** Brief **
Copy down all of the text in the data below word for word, keeping every line break as it appears.

** Recorded information **
----------------

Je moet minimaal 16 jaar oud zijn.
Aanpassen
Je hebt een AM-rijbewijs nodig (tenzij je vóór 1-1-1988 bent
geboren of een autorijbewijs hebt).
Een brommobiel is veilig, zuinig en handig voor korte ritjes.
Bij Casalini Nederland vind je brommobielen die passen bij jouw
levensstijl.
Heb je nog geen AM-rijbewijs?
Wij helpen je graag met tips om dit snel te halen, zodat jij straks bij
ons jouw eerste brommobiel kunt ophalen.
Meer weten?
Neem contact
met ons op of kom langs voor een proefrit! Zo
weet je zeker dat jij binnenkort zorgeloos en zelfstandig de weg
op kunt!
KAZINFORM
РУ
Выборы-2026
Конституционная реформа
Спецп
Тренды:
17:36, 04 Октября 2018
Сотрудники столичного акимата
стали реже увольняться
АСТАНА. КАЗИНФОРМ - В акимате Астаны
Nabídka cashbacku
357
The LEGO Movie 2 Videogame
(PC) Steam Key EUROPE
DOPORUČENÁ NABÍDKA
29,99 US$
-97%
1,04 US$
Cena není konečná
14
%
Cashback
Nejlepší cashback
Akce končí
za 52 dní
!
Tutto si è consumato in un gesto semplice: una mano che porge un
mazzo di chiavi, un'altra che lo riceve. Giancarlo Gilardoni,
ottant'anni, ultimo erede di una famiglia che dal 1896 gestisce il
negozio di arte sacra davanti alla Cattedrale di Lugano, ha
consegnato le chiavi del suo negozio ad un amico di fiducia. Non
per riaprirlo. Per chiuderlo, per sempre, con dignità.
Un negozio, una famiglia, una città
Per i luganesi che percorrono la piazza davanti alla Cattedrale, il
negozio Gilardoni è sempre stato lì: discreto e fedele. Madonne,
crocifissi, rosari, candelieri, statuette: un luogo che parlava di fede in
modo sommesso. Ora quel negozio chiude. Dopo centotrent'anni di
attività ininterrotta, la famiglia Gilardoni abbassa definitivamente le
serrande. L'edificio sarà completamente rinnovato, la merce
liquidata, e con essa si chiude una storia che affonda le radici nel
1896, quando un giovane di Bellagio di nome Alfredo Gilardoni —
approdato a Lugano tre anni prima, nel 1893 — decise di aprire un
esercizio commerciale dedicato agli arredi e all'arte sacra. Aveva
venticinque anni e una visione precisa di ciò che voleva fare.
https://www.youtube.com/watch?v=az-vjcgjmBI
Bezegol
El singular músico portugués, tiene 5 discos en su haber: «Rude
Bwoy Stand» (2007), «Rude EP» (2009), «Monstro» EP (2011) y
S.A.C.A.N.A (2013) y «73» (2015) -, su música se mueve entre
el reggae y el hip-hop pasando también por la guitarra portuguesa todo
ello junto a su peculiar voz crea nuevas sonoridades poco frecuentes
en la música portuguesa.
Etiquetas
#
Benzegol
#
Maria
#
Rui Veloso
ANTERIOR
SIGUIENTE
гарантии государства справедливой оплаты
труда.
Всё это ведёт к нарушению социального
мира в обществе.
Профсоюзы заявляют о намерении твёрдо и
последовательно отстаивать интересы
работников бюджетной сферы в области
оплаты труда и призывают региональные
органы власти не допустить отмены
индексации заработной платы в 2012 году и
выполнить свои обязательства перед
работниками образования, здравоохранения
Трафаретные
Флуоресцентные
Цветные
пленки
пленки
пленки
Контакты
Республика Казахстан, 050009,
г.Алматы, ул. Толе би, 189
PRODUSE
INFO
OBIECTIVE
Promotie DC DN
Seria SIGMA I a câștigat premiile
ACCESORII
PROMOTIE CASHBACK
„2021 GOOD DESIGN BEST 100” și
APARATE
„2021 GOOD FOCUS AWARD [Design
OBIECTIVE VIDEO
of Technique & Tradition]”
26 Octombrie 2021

----------------

** Response for this exercise **
Je moet minimaal 16 jaar oud zijn.
Aanpassen
Je hebt een AM-rijbewijs nodig (tenzij je vóór 1-1-1988 bent
geboren of een autorijbewijs hebt).
Een brommobiel is veilig, zuinig en handig voor korte ritjes.
Bij Casalini Nederland vind je brommobielen die passen bij jouw
levensstijl.
Heb je nog geen AM-rijbewijs?
Wij helpen je graag met tips om dit snel te halen, zodat jij straks bij
ons jouw eerste brommobiel kunt ophalen.
Meer weten?
Neem contact
met ons op of kom langs voor een proefrit! Zo
weet je zeker dat jij binnenkort zorgeloos en zelfstandig de weg
op kunt!
KAZINFORM
РУ
Выборы-2026
Конституционная реформа
Спецп
Тренды:
17:36, 04 Октября 2018
Сотрудники столичного акимата
стали реже увольняться
АСТАНА. КАЗИНФОРМ - В акимате Астаны
Nabídka cashbacku
357
The LEGO Movie 2 Videogame
(PC) Steam Key EUROPE
DOPORUČENÁ NABÍDKA
29,99 US$
-97%
1,04 US$
Cena není konečná
14
%
Cashback
Nejlepší cashback
Akce končí
za 52 dní
!
Tutto si è consumato in un gesto semplice: una mano che porge un
mazzo di chiavi, un'altra che lo riceve. Giancarlo Gilardoni,
ottant'anni, ultimo erede di una famiglia che dal 1896 gestisce il
negozio di arte sacra davanti alla Cattedrale di Lugano, ha
consegnato le chiavi del suo negozio ad un amico di fiducia. Non
per riaprirlo. Per chiuderlo, per sempre, con dignità.
Un negozio, una famiglia, una città
Per i luganesi che percorrono la piazza davanti alla Cattedrale, il
negozio Gilardoni è sempre stato lì: discreto e fedele. Madonne,
crocifissi, rosari, candelieri, statuette: un luogo che parlava di fede in
modo sommesso. Ora quel negozio chiude. Dopo centotrent'anni di
attività ininterrotta, la famiglia Gilardoni abbassa definitivamente le
serrande. L'edificio sarà completamente rinnovato, la merce
liquidata, e con essa si chiude una storia che affonda le radici nel
1896, quando un giovane di Bellagio di nome Alfredo Gilardoni —
approdato a Lugano tre anni prima, nel 1893 — decise di aprire un
esercizio commerciale dedicato agli arredi e all'arte sacra. Aveva
venticinque anni e una visione precisa di ciò che voleva fare.
https://www.youtube.com/watch?v=az-vjcgjmBI
Bezegol
El singular músico portugués, tiene 5 discos en su haber: «Rude
Bwoy Stand» (2007), «Rude EP» (2009), «Monstro» EP (2011) y
S.A.C.A.N.A (2013) y «73» (2015) -, su música se mueve entre
el reggae y el hip-hop pasando también por la guitarra portuguesa todo
ello junto a su peculiar voz crea nuevas sonoridades poco frecuentes
en la música portuguesa.
Etiquetas
#
Benzegol
#
Maria
#
Rui Veloso
ANTERIOR
SIGUIENTE
гарантии государства справедливой оплаты
труда.
Всё это ведёт к нарушению социального
мира в обществе.
Профсоюзы заявляют о намерении твёрдо и
последовательно отстаивать интересы
работников бюджетной сферы в области
оплаты труда и призывают региональные
органы власти не допустить отмены
индексации заработной платы в 2012 году и
выполнить свои обязательства перед
работниками образования, здравоохранения
Трафаретные
Флуоресцентные
Цветные
пленки
пленки
пленки
Контакты
Республика Казахстан, 050009,
г.Алматы, ул. Толе би, 189
PRODUSE
INFO
OBIECTIVE
Promotie DC DN
Seria SIGMA I a câștigat premiile
ACCESORII
PROMOTIE CASHBACK
„2021 GOOD DESIGN BEST 100” și
APARATE
„2021 GOOD FOCUS AWARD [Design
OBIECTIVE VIDEO
of Technique & Tradition]”
26 Octombrie 2021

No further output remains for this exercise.